PASSAGE:
★ ★ ★ ★ ★

Bump works by correlating the time the "bump" occurs and the location of the bumps. Of course, tracking your location is an added benefit for someone that might care about that sort of thing.
I get that now after reading this thread. The problem is my first instinct was "why the hell does this website want my location?" when there was nothing on the page to explain why it was requesting this.
Some feedback: I just filled out my virtual card with my contact info, and suddenly got an email from you guys in my inbox. I didn't sign up for an account or anything.
IMO this is pretty shitty - I put this information into the app to send to other people, not so Bump can email me. And now I feel iffy putting other data into the app - Bump is not strictly the data exchange platform I thought it was.
This is a violation of user trust - if you want to store/act on any information users put into the app you need to let them know first.
This really, really rubbed me the wrong way - this is the first time any app of mine has ever intercepted a form field, sent it to the mothership without my consent, and used the data in a way that was never stated nor implied. App deleted.
[edit] Oh hey look, the email addressed me by the name I put into the vCard. I guess now you have my phone number too.
Bump actually does need the location, because it's important to filtering all the requests they get. It could certainly be abused, but unlike most other apps that ask your location bump actually needs it.
We are a cloud based solution that takes privacy very seriously. We do not share your personal information with people or services you don't want. Our privacy policy is available both in the app and online: http://bu.mp/privacy
>We do not share your personal information with people or services you don't want.
Clearly that's incorrect, because the complainer didn't want you to have his personal information.
Also the statement "We may use your Personal Information as we believe to be necessary or appropriate in any manner permitted under applicable law, including laws outside your country of residence" clearly gives you the right to sell his personal information to anyone.
I haven't used this app but I think the parent had expected that the data he entered would be confined to the application, not sent to the app developer.
Simple analogy: Would you expect Microsoft to harvest every e-mail address you enter into Outlook?
Outlook is an application, not a web connected service, though. If I enter my email address when signing up for, say, Office Live, I'd expect to see a Microsoft email in my inbox every now and then.
No, but that's not what happened here. You filled out your personal card which will be shared out with everyone you "bump" with. I haven't used the app, but I'd assume this fills some kind of registration function.
Here's some feedback : tapping the spacebar with the phone? That's dumb. Why? I have to hit hard for the "bump" to happen. But that's not really a problem since hitting a keyboard with a cellphone makes no sense. Consider another scenario :
a) The user clicks somewhere (or vocal command?) to enter a listening state.
This just very cool in a very nerdy sort of way. I kinda wish it was less gimmicky, on the other hand I assume bump uses the time stamps of the shake and the key down to figure out which two devices are trying to talk. I wonder what the threshold for collision is?

★ ★ ★ ★ ★

THE DATA:
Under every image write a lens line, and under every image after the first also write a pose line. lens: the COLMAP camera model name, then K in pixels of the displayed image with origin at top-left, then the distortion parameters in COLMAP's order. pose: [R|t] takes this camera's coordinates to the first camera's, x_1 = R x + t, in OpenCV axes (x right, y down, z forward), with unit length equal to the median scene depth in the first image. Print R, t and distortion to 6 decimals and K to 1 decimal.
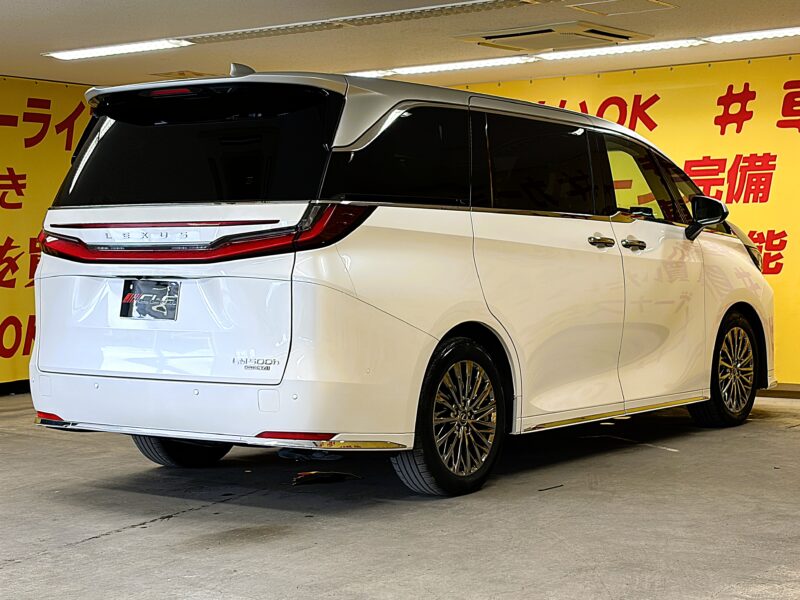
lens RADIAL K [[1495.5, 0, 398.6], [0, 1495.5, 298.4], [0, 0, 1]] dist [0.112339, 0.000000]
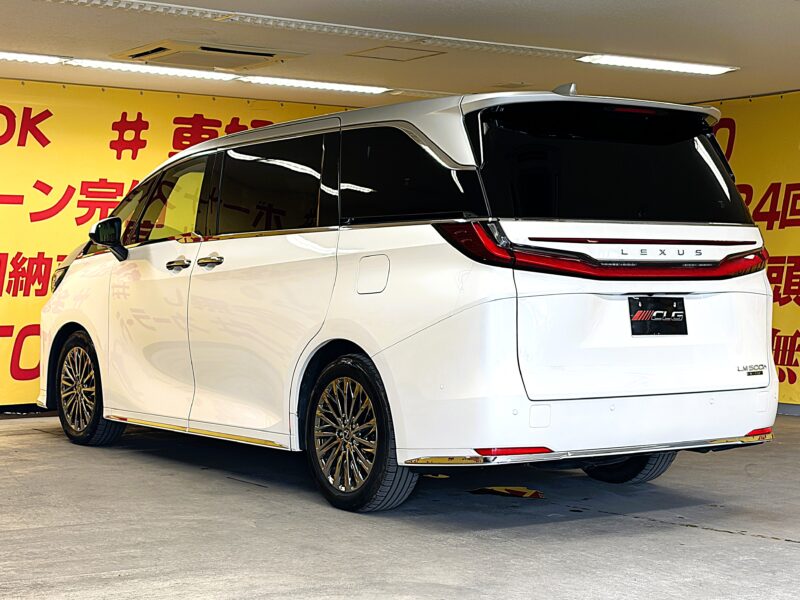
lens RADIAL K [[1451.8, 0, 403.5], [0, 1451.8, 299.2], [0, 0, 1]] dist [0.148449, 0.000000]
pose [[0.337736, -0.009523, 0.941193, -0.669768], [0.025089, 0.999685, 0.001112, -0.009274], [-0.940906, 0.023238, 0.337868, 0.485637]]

★ ★ ★ ★ ★

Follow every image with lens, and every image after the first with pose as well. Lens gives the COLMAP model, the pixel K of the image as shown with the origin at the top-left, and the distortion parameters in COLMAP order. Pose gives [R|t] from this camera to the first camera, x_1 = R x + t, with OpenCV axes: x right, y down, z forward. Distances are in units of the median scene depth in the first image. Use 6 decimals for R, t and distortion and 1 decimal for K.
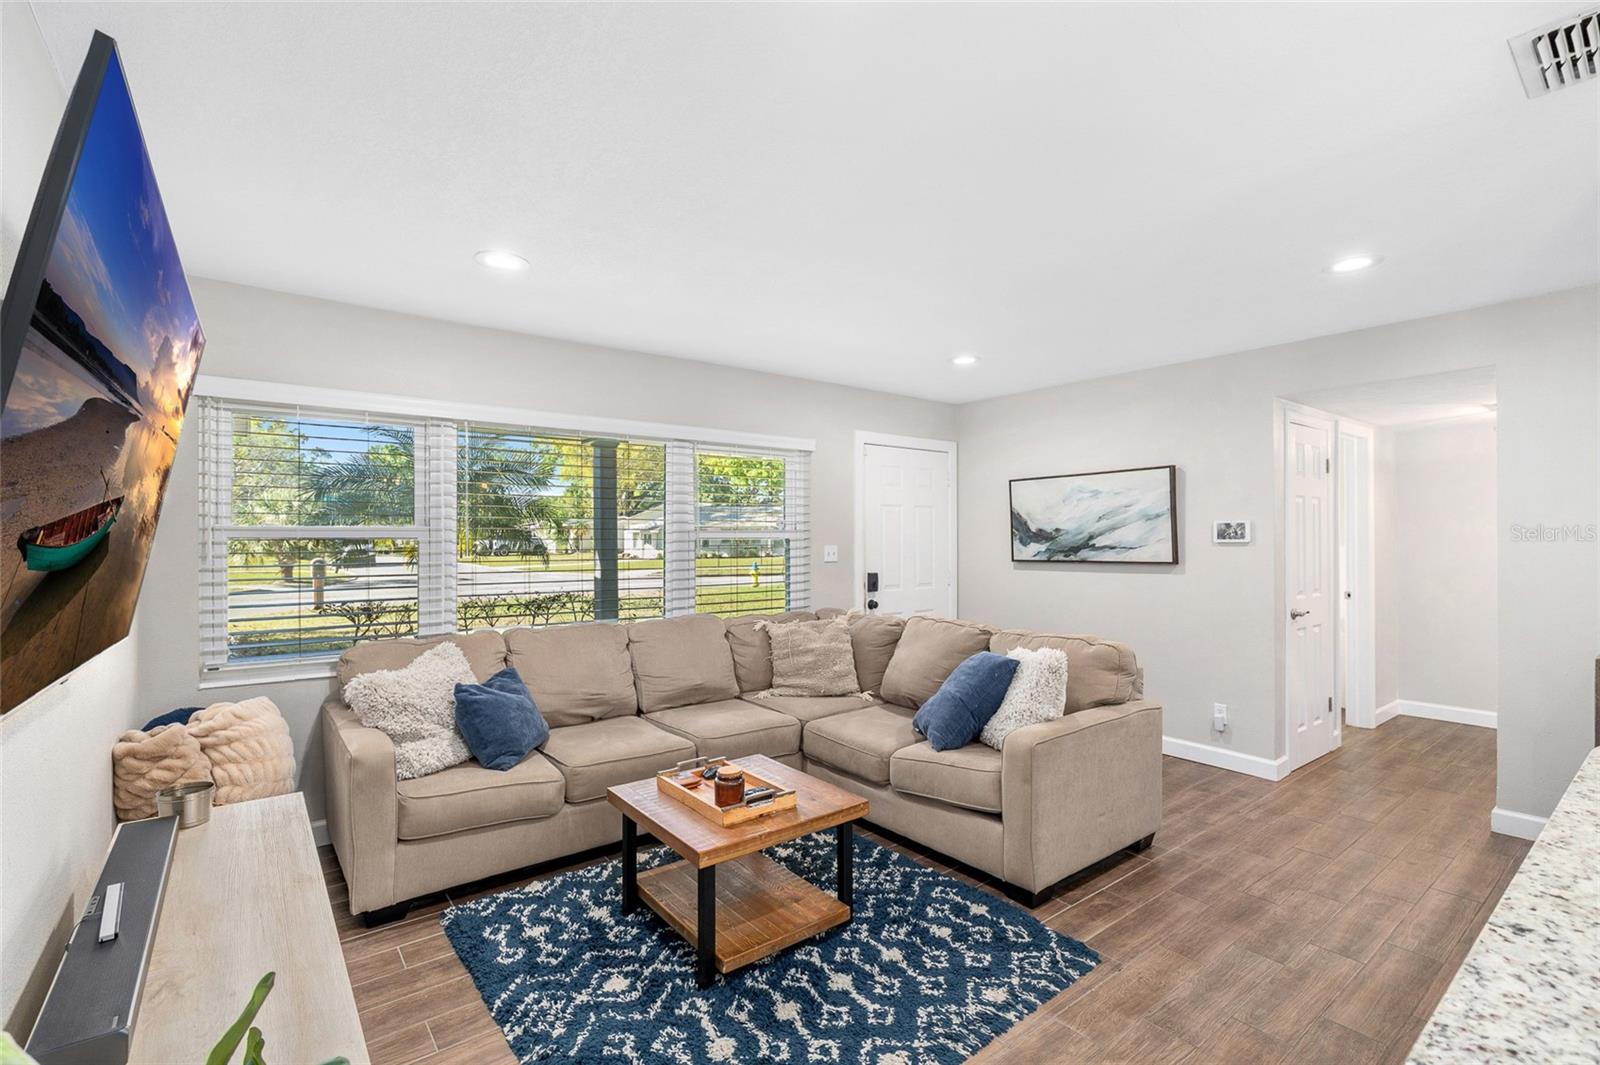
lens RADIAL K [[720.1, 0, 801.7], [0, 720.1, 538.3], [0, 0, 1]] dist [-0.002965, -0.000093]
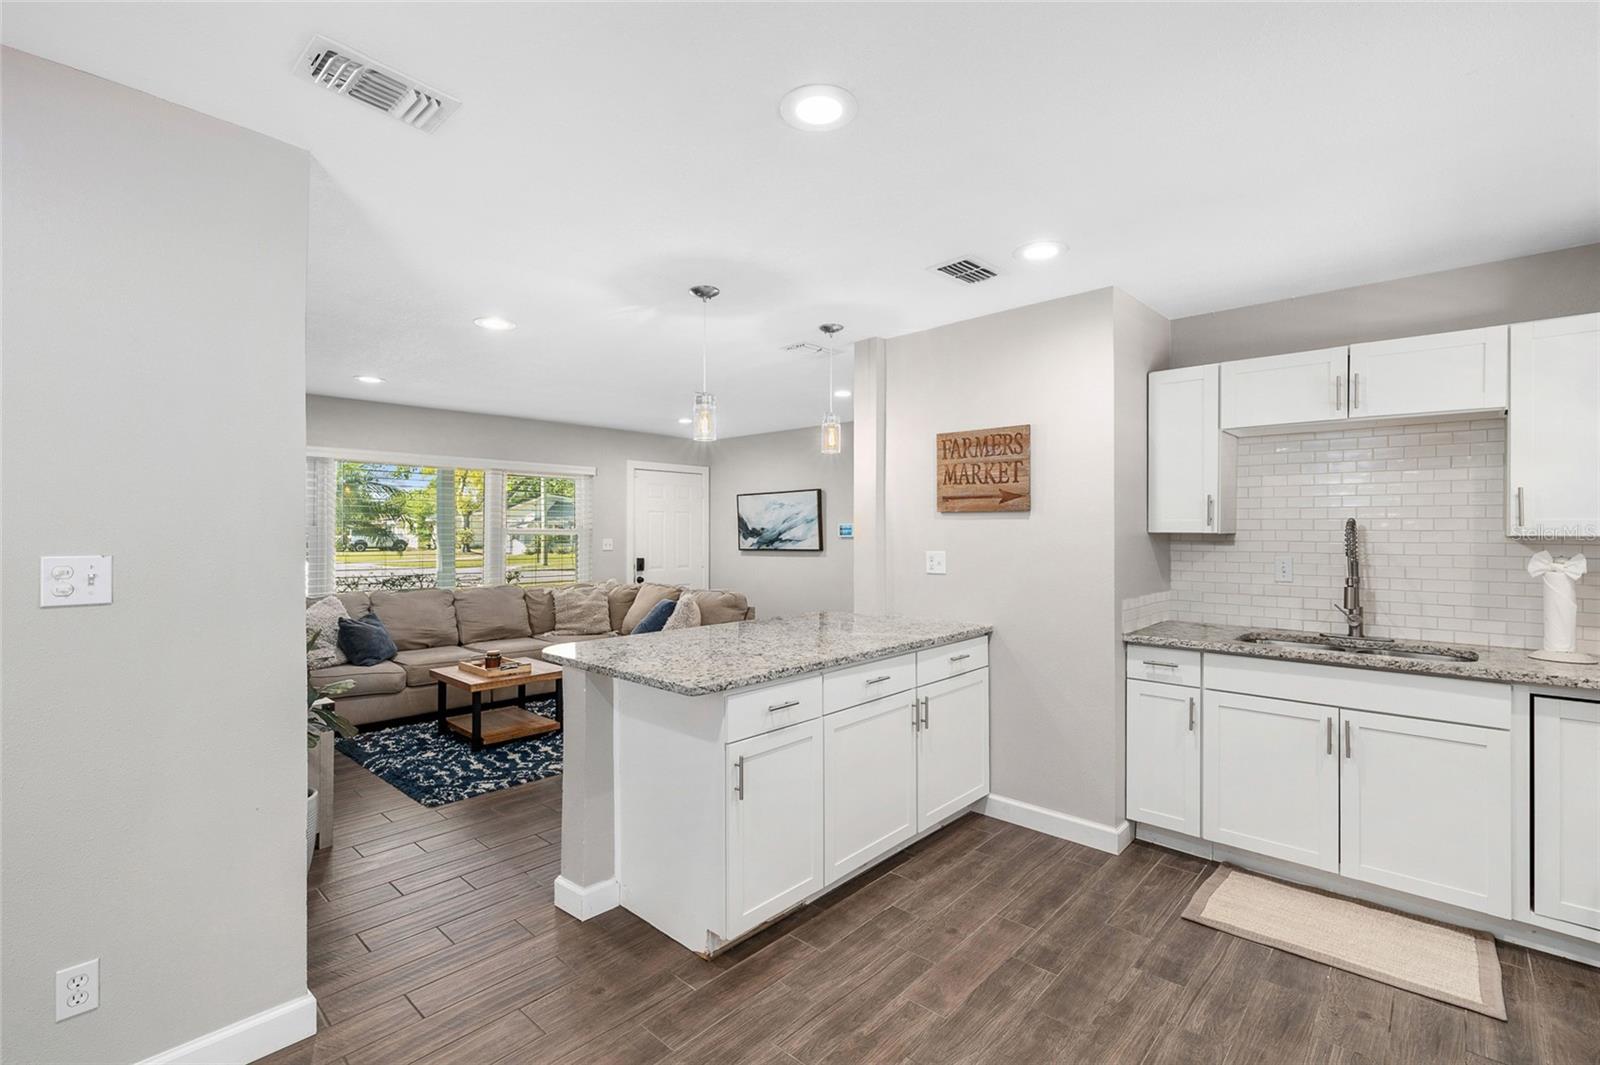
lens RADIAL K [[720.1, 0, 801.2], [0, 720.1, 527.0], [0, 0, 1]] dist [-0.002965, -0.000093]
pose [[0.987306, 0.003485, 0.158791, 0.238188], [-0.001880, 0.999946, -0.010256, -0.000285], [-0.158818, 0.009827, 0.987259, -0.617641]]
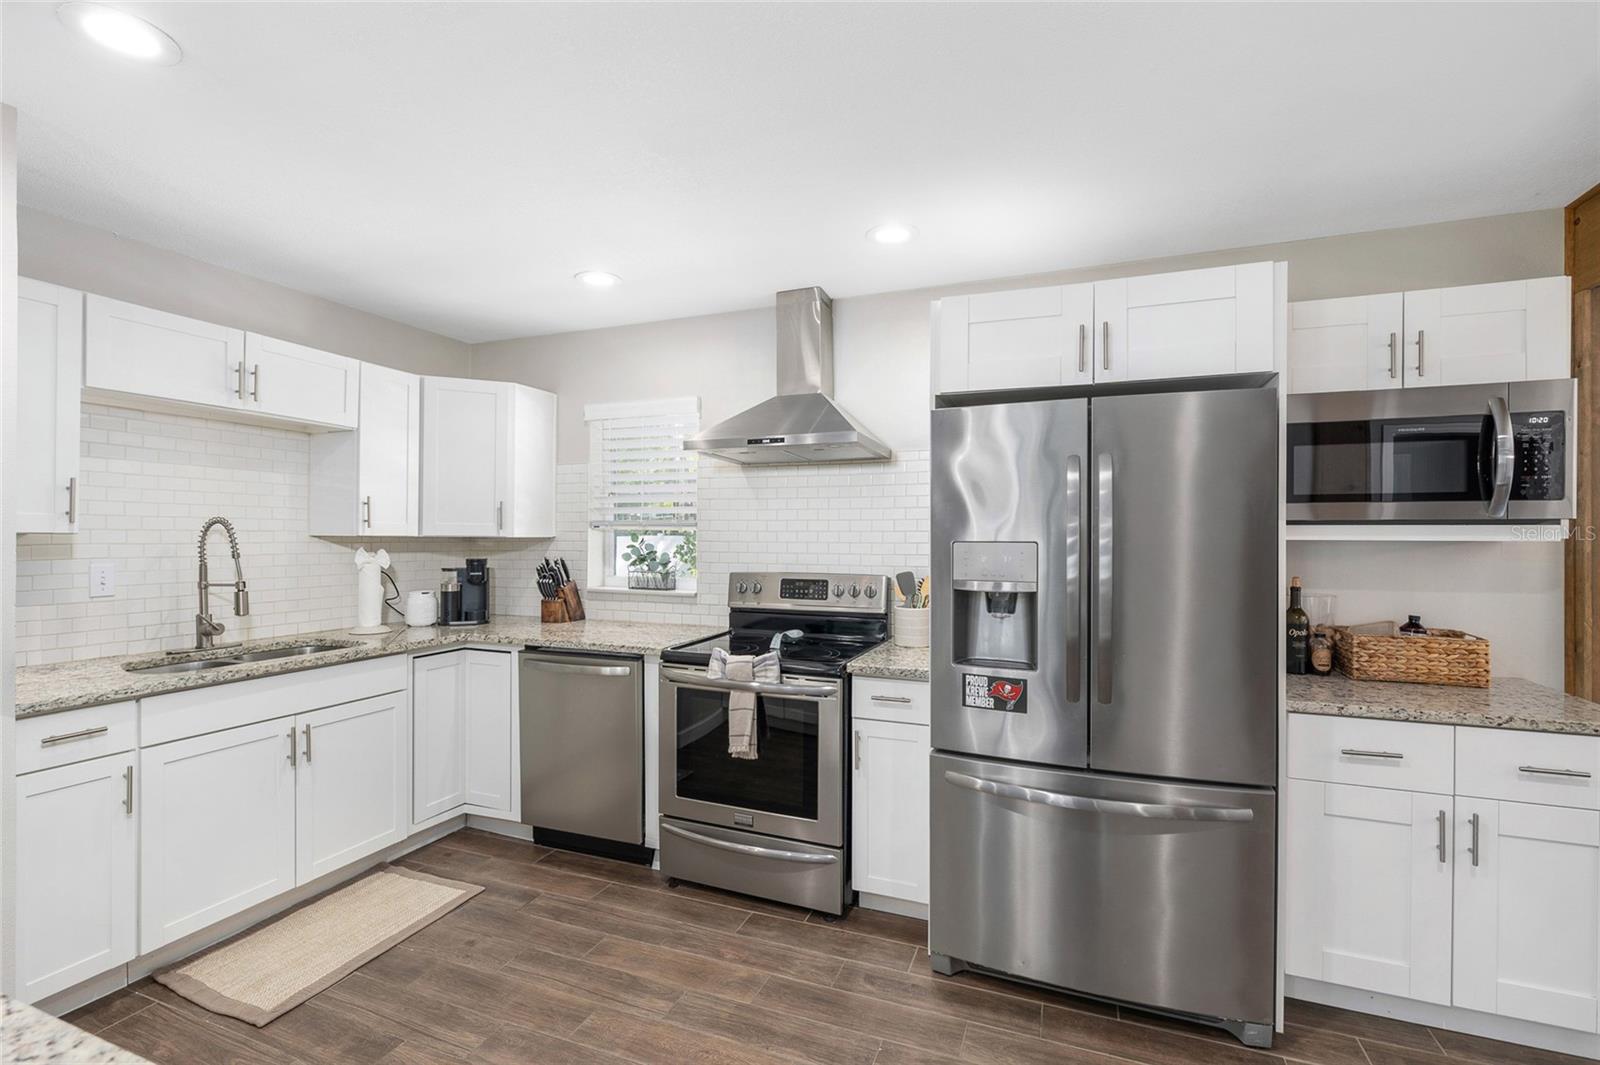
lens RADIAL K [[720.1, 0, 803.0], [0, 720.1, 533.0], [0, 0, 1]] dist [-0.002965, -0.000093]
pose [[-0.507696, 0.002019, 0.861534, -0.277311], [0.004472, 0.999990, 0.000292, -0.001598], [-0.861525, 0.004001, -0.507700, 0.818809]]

★ ★ ★ ★ ★

WHAT THIS TASK INVOLVES: Write the next few posts of the forum thread about the Bump app, picking up right after its final post.

RESPONSE:
Anyway, very cool and I could actually see a use for this, sending photos of whiteboards to colleagues that don't run Mac/have an iPhone. Would have to compete with email/dropbox for ease of use, but it does seem very simple on the receiving end, just surfing to a web page.
Bump is known for their ingenious methods of relating lots of data to figure out which two phones were being bumped at the same time (there's a really cool answer on Quora about how they do it). I would assume this is their tech team figuring out how to apply the same techniques across two devices (browser/pc -> phone). I bet there is some really cool stuff at play here.
This is exactly why it feels so sexy. I took some courses in sensor fusion at university, and this is a very cool distributed application. Being able to create reliable "Bump-distance" vectors given all the variance with a distributed clock (though they seem to push the clock to the client in the browser), and with the position given by the browser etc. Very cool.
Yeah, that's true. I thought I wrote that as well but seems I erased it :) From experience, the accuracy on my browser location can be quite low, but I guess if you have (x,y,t) on both devices and a relatively large distance in the vector between bumpers it really doesn't matter.
I was thinking in the case I'm standing next to him and just want to give him the file (I just photographed a whiteboard, for example). There's a ton of different, valid ways to send that file, but this is certainly one.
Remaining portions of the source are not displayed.